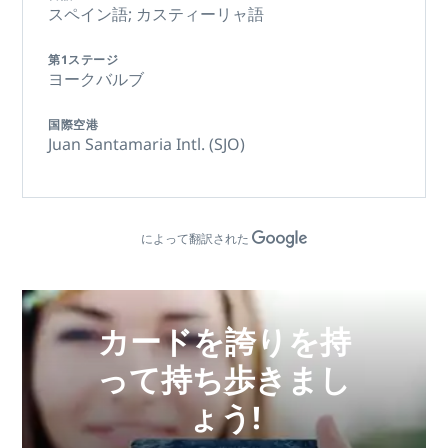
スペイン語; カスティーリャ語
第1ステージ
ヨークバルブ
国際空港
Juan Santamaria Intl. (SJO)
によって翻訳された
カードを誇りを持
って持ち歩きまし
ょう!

--

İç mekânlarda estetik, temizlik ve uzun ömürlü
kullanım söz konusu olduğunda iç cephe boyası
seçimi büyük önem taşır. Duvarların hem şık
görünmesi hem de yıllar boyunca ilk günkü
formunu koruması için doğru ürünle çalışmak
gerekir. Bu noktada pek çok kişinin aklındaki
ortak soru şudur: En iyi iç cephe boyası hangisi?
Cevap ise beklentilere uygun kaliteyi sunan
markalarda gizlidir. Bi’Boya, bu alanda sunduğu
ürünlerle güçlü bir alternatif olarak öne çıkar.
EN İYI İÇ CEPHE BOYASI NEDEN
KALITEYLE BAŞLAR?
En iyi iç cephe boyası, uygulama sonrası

Exercise brief — Lay out the lines from the one containing "İç mekânlarda estetik, temizlik" through the one containing "En iyi iç cephe boyası, uygulama sonrası" as a JSON list of strings, with one string per line and blank lines omitted.

Task output —
[
  "İç mekânlarda estetik, temizlik ve uzun ömürlü",
  "kullanım söz konusu olduğunda iç cephe boyası",
  "seçimi büyük önem taşır. Duvarların hem şık",
  "görünmesi hem de yıllar boyunca ilk günkü",
  "formunu koruması için doğru ürünle çalışmak",
  "gerekir. Bu noktada pek çok kişinin aklındaki",
  "ortak soru şudur: En iyi iç cephe boyası hangisi?",
  "Cevap ise beklentilere uygun kaliteyi sunan",
  "markalarda gizlidir. Bi’Boya, bu alanda sunduğu",
  "ürünlerle güçlü bir alternatif olarak öne çıkar.",
  "EN İYI İÇ CEPHE BOYASI NEDEN",
  "KALITEYLE BAŞLAR?",
  "En iyi iç cephe boyası, uygulama sonrası"
]